Joakim won't turn 25 until after this season's All-Star break, and he did hit the double-double mark in minutes per game (30.7) that usually don't result in a double-double. But big men don't usually turn into Kevin McHale in their mid-20s. Joakim will improve as he gains more confidence and more strength, but right now we're looking at Noah at about 80-85 percent of what he'll turn into in his prime. A double-double guy with great defense, but nothing much on the offensive end.

Is that worth well into eight figures a year? For the reasons listed above, I think so. Joakim's issues with plantar fasciitis are a major worry, because that stuff just does not go away. But this is still a center you can rely on to play smart and play hard and play talented for huge stretches of the season.

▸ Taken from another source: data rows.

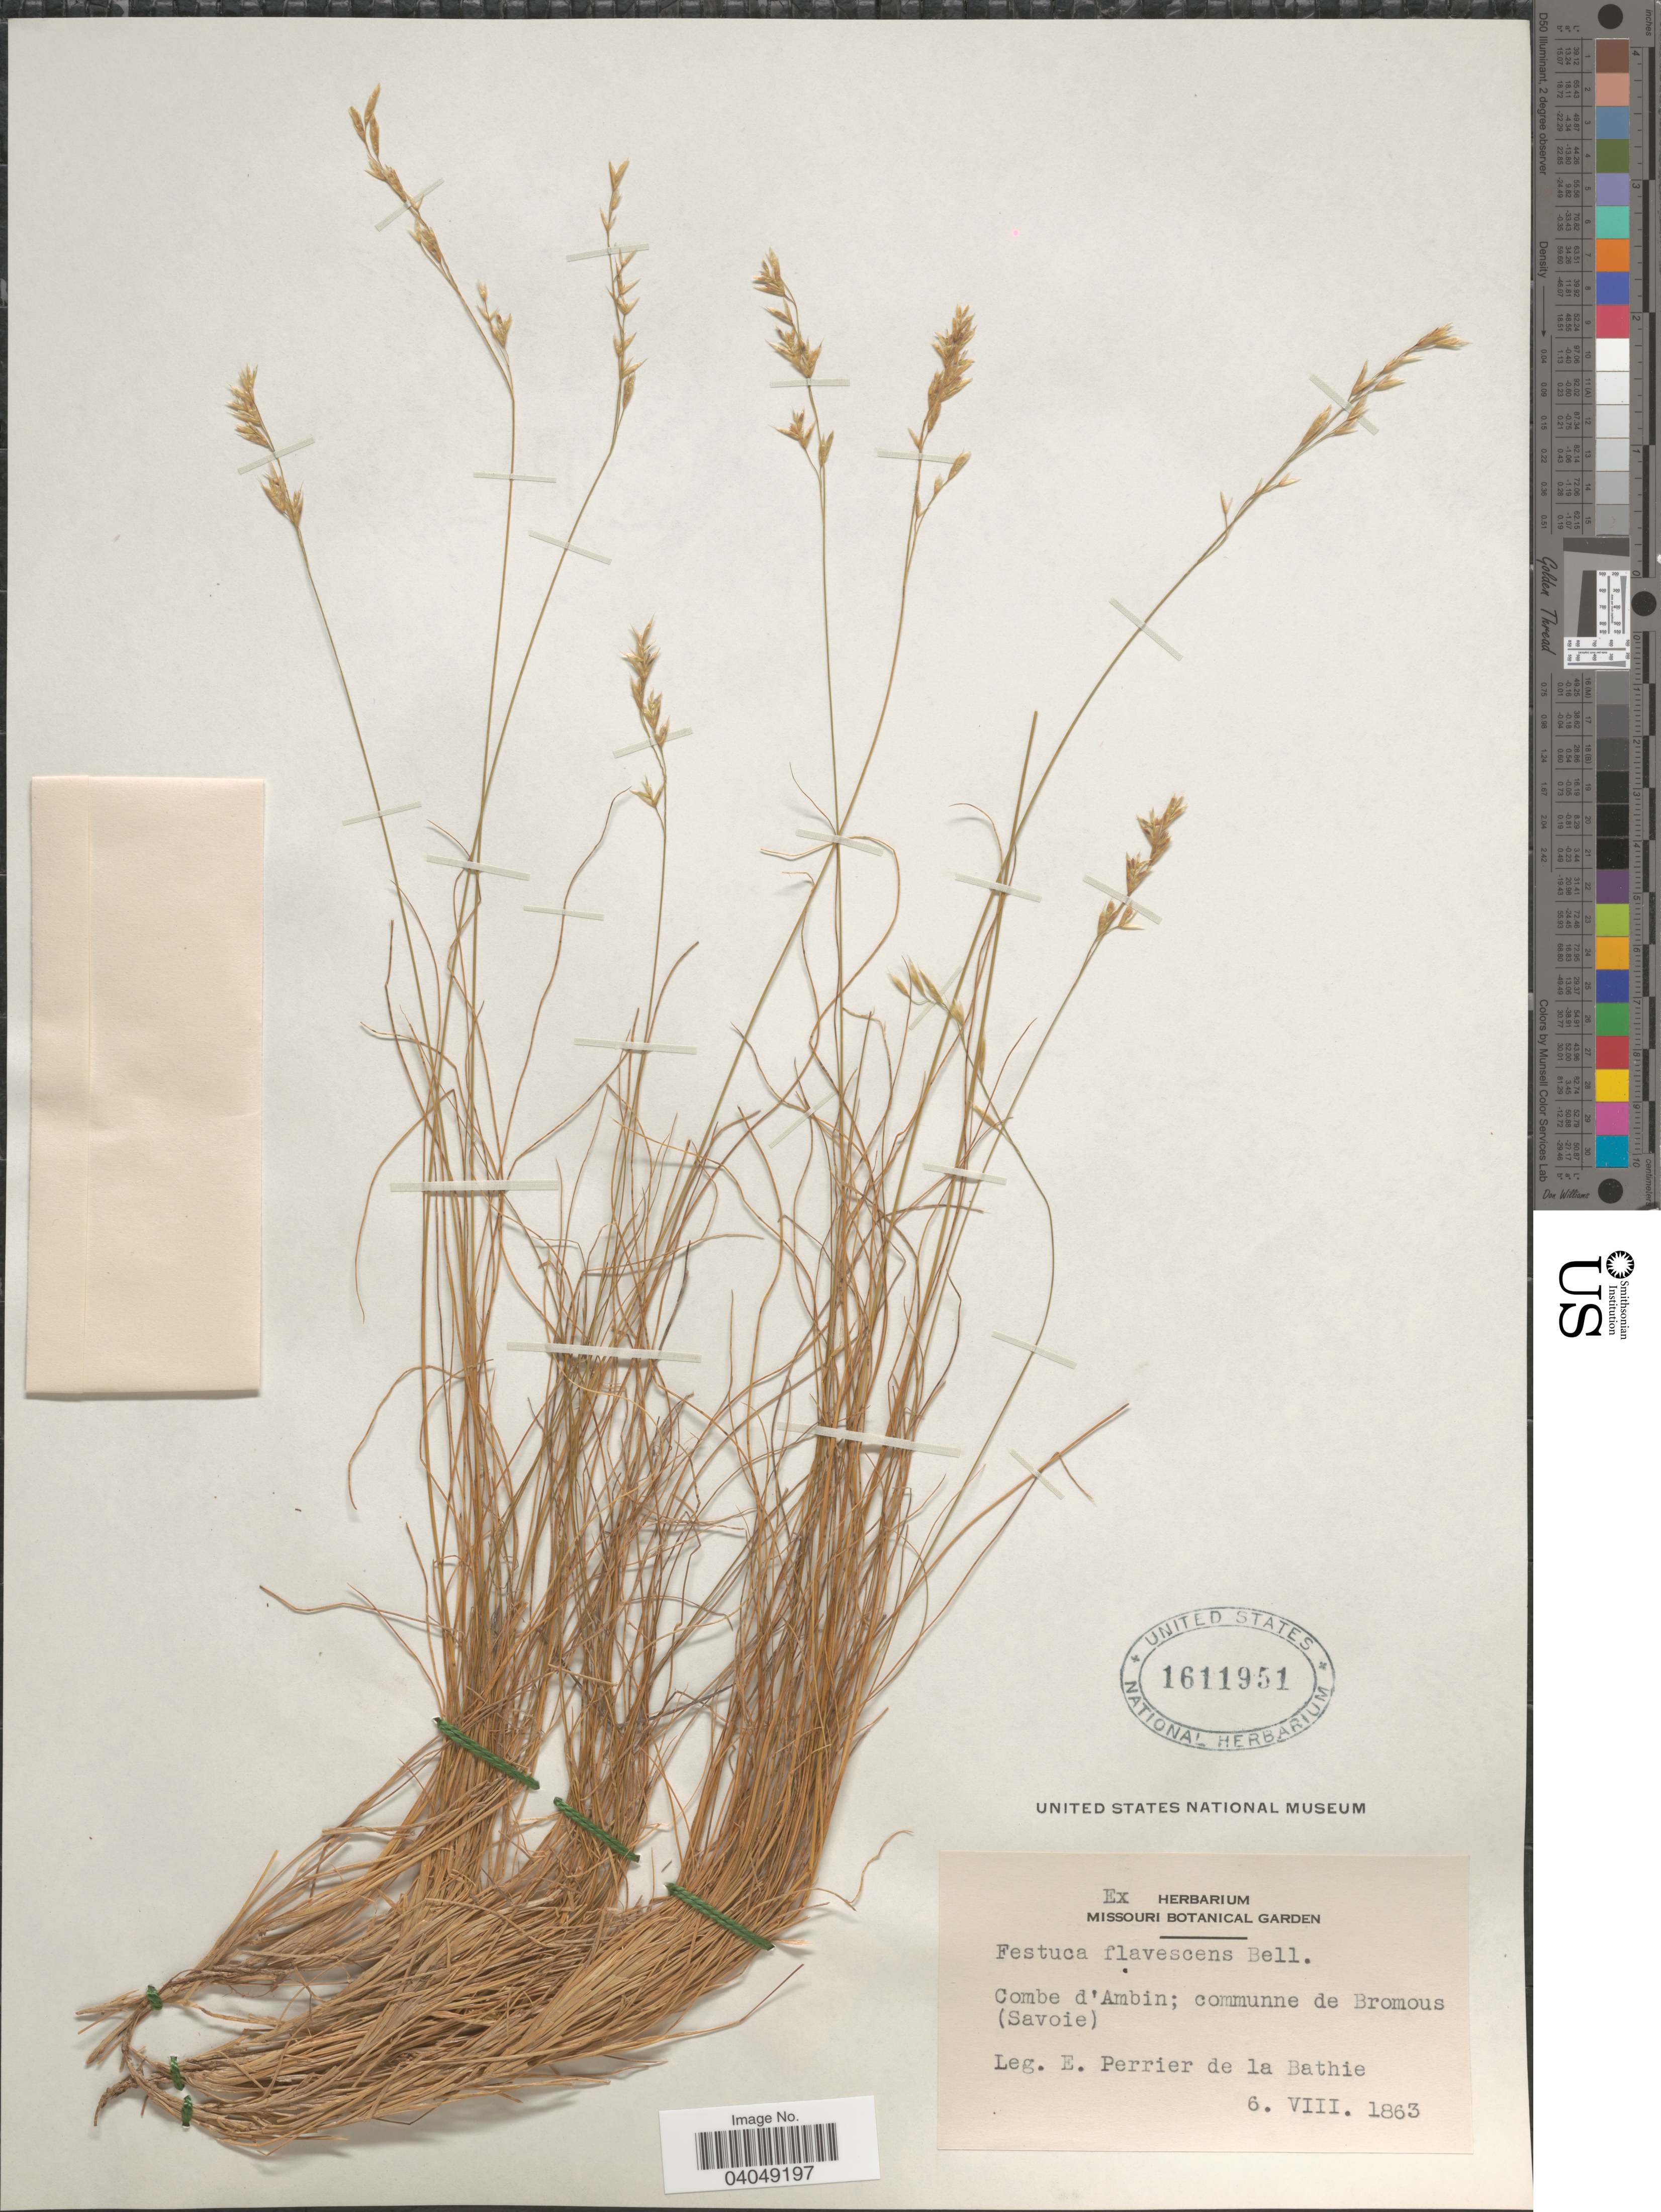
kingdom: Plantae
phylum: Tracheophyta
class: Liliopsida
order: Poales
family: Poaceae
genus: Festuca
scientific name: Festuca flavescens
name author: Bell.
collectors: E. Perrier de la Bâthie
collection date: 1863-08-06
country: France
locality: Combe d'Ambin; communne de Bromous (Savoie).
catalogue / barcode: US 1611951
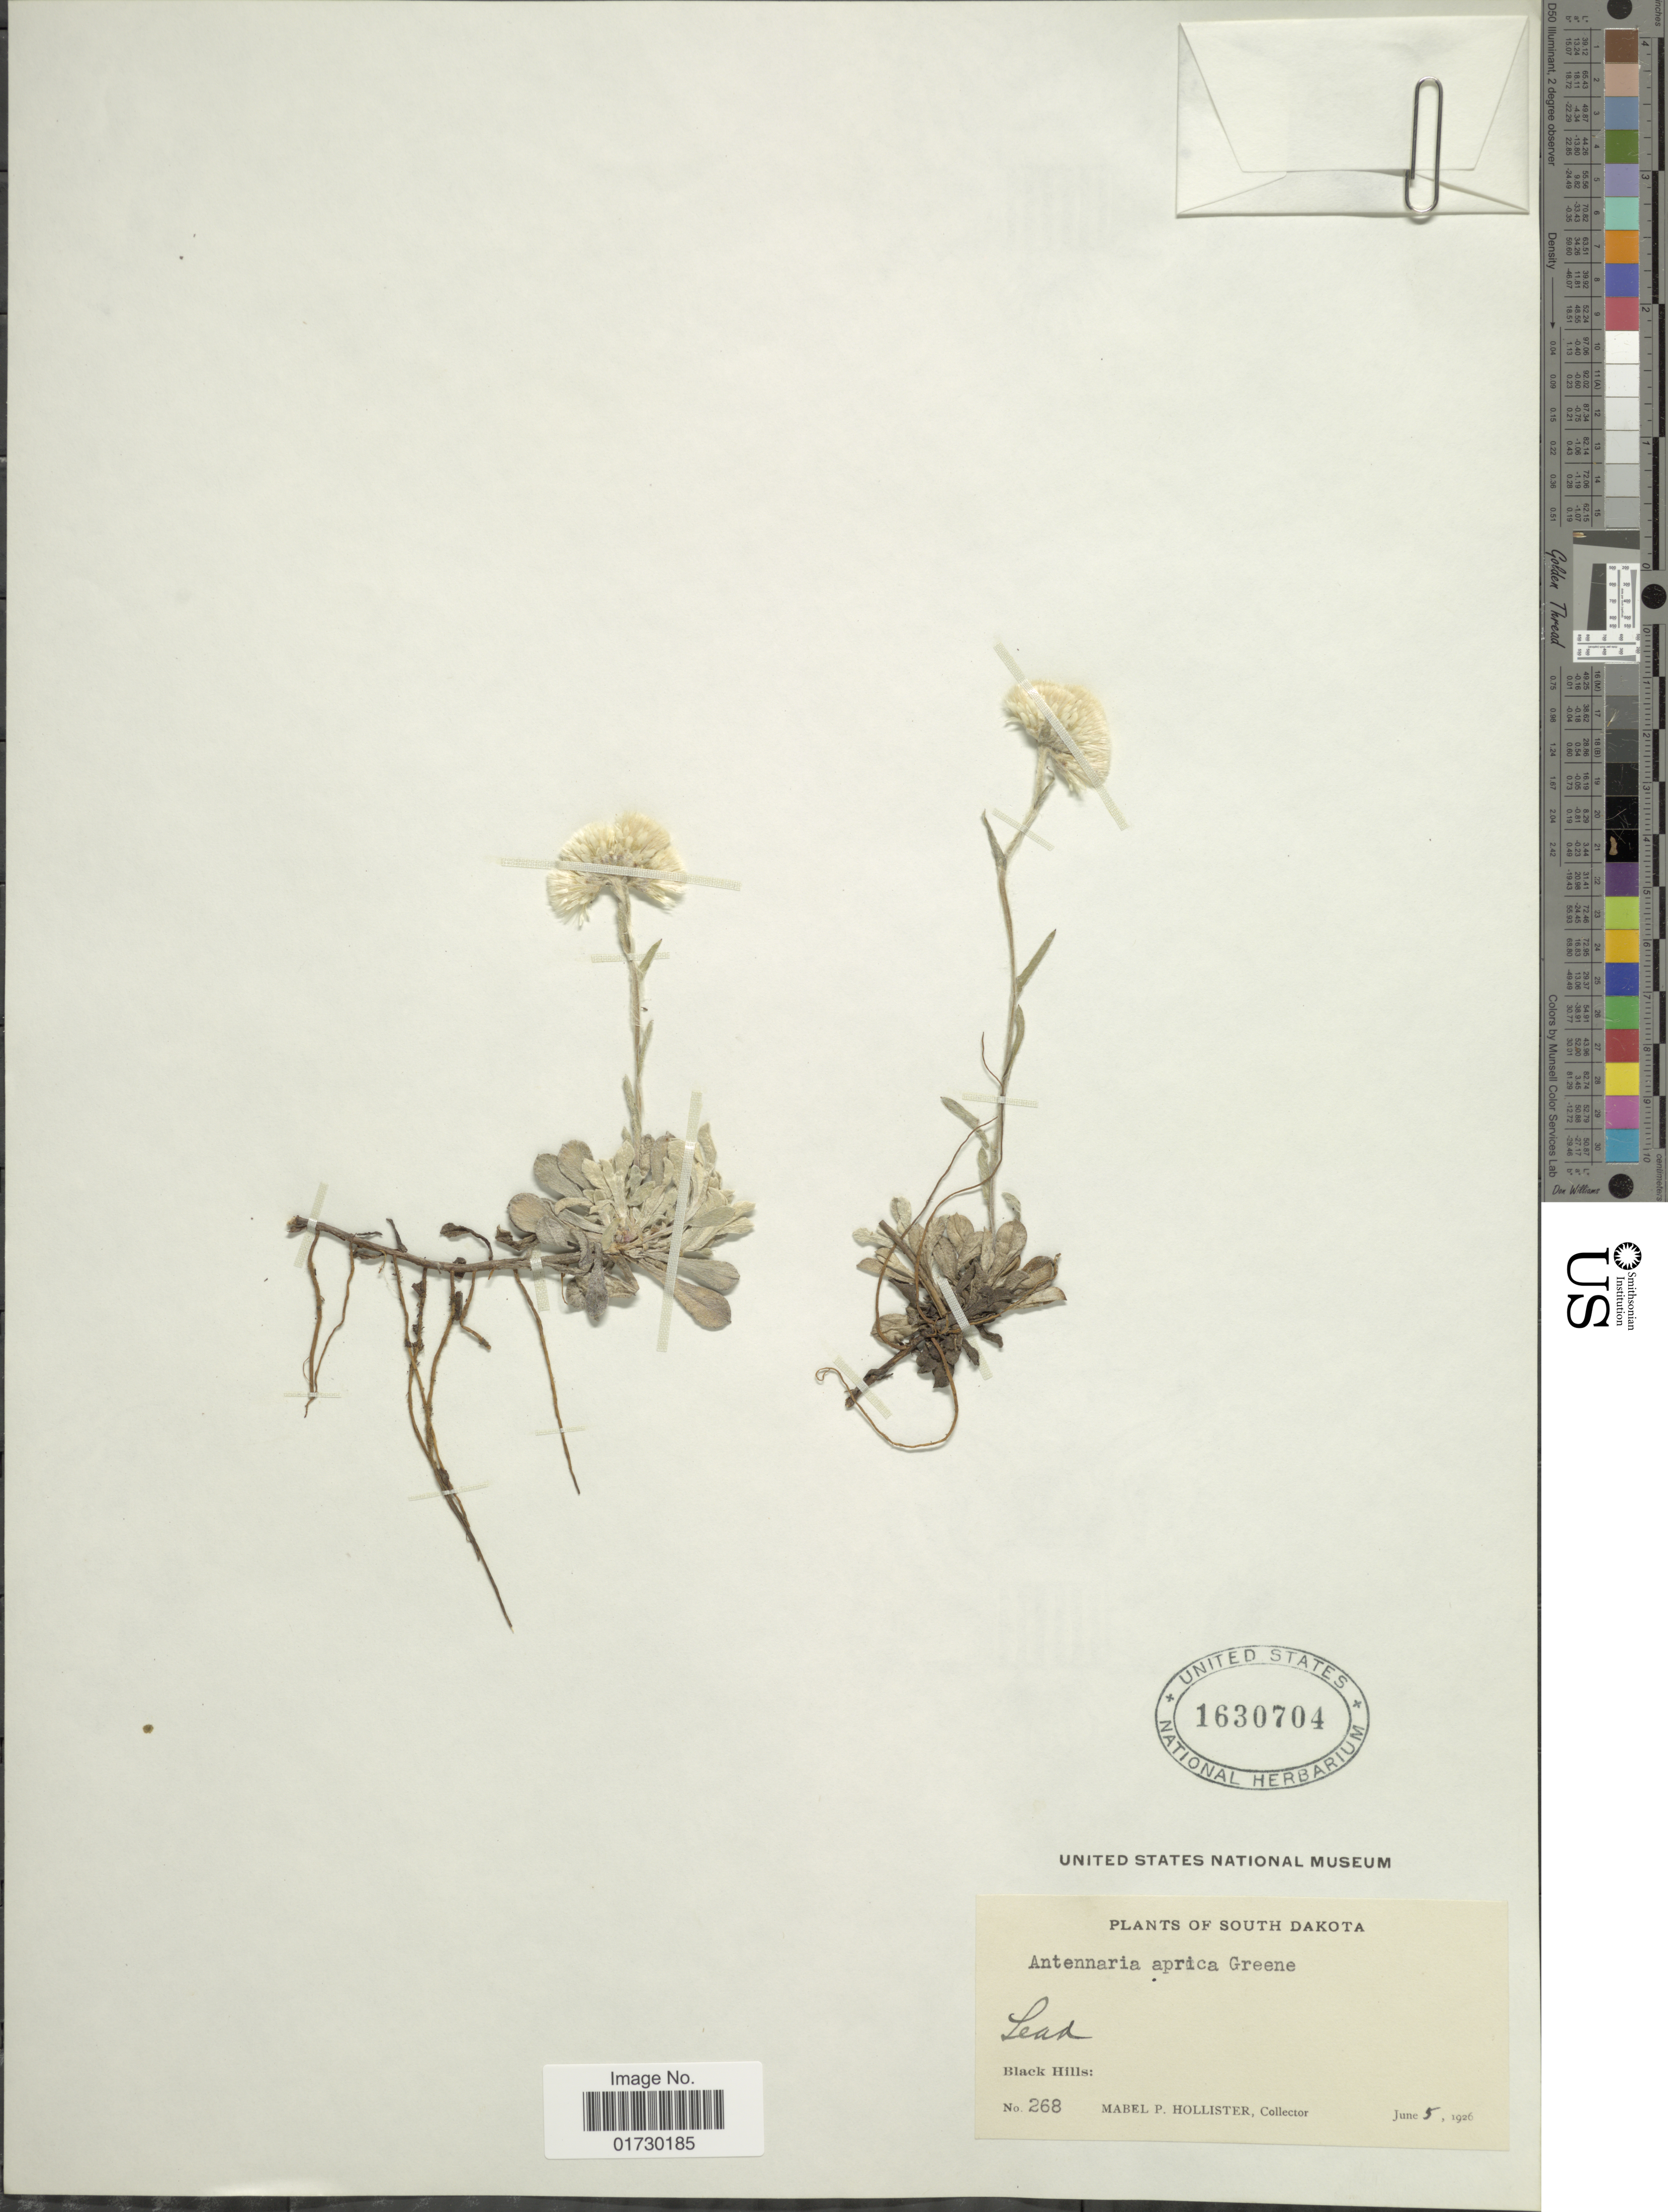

He's 24, and seems to be more than making up for that worrying off-court behavior (particularly the stuff you can be suspended for) with essential doses of locker-room know-how. It's been that way since his rookie year -- Ben Wallace(notes) and the old guard (say, the former Wake of the News columnist for the Chicago Tribune) were wrong, and Noah was right.

And heading into 2010-11, it's safe to say that this is the right move for all involved. Now things just need to continue apace, and Noah will prove why he's earned this extension.